Re security, can it not be achieved by running witness node and API node in separate docker containers or VMs, sharing only the consensus data. You can even use the dual ethernet on most HEDT motherboards to provide 2 completely separate internet access and IP addresses (one hidden, one public). Only in the event of one internet going down would they share internet. Redundant internet is a small cost. This is the sort of setup you can only do on your own machines, not in a data center.
Just knowing the IP of a witness node is a security risk. Even if you had multiple IP's they would be on the same subnet most likely and easy to track it down.
You can't share consensus data between VM's, they can't be both writing to the blockchain file.
Two diverse internet providers would provide completely different IPs.
Surely only the witness node would be writing to the blockchain file? Isn't that the whole point of dPOS consensus?
The APIs should just be reading from it? Or am I misunderstanding something.
If so then Docker can allow this. https://www.digitalocean.com/community/tutorials/how-to-share-data-between-docker-containers
@anyx your thoughts on these issues would be appreciated.
An RPC node runs the witness plugin and the blockchain file grows on all nodes even seed nodes.
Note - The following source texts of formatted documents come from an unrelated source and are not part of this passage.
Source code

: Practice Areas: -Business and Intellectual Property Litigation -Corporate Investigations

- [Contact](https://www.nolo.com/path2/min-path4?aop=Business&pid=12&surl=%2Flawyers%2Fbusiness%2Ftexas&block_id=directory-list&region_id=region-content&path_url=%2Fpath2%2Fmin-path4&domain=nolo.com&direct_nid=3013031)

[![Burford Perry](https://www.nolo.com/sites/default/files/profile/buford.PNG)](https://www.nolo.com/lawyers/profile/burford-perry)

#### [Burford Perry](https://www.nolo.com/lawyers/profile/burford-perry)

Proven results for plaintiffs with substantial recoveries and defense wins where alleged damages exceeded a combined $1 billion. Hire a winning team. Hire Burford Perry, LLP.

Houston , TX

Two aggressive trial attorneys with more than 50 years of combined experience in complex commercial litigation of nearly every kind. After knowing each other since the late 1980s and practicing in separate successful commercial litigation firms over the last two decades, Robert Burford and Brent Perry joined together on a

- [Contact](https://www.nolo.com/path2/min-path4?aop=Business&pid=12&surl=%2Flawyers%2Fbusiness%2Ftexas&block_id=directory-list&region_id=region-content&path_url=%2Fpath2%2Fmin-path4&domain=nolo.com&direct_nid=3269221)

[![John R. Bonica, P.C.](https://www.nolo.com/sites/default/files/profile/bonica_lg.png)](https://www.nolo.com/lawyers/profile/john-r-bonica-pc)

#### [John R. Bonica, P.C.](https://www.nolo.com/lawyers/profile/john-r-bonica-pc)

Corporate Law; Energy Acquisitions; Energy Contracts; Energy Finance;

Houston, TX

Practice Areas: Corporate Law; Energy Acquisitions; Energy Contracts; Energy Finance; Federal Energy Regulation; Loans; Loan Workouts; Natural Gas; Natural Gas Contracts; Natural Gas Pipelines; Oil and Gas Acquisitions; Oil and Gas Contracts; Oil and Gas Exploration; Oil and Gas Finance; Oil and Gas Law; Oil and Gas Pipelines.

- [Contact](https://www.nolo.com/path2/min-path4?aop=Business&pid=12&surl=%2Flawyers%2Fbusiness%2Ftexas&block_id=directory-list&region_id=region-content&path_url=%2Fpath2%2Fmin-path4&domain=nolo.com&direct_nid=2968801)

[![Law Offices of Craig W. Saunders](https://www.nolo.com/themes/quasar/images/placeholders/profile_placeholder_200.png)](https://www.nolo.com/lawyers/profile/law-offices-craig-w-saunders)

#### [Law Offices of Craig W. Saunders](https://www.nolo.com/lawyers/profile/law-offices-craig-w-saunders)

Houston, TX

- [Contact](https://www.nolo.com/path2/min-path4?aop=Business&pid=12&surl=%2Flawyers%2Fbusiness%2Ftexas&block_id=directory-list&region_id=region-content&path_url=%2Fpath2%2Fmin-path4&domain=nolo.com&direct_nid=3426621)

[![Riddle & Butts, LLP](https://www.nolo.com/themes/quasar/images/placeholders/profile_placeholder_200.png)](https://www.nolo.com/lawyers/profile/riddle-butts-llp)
They cannot share the same file.
While docker images can easily share data, that does not mean the underlying applications can.
I thought you were talking about sharing witness and full node on same hardware, now you are talking about two ISP?
HEDT motherboard often have two Ethernet Ports. Internet via two separate ISPs can plug into each port and each VM or docker container can use a different ISP as main and the alternate as backup. Only in event of outage of one would witness & API nodes be using same ISP & IP address range.
Posted using Partiko iOS
Power outages are extremely rare in central Tel Aviv but I know that they are much more common in parts of the US.
Posted using Partiko iOS
Maybe so, but there are so many other issues that's only one of the many, and I can assure you they are far more common than a data center which virtually has zero. Even a 10 second power outage will cost you 18 hours to 14 days of downtime.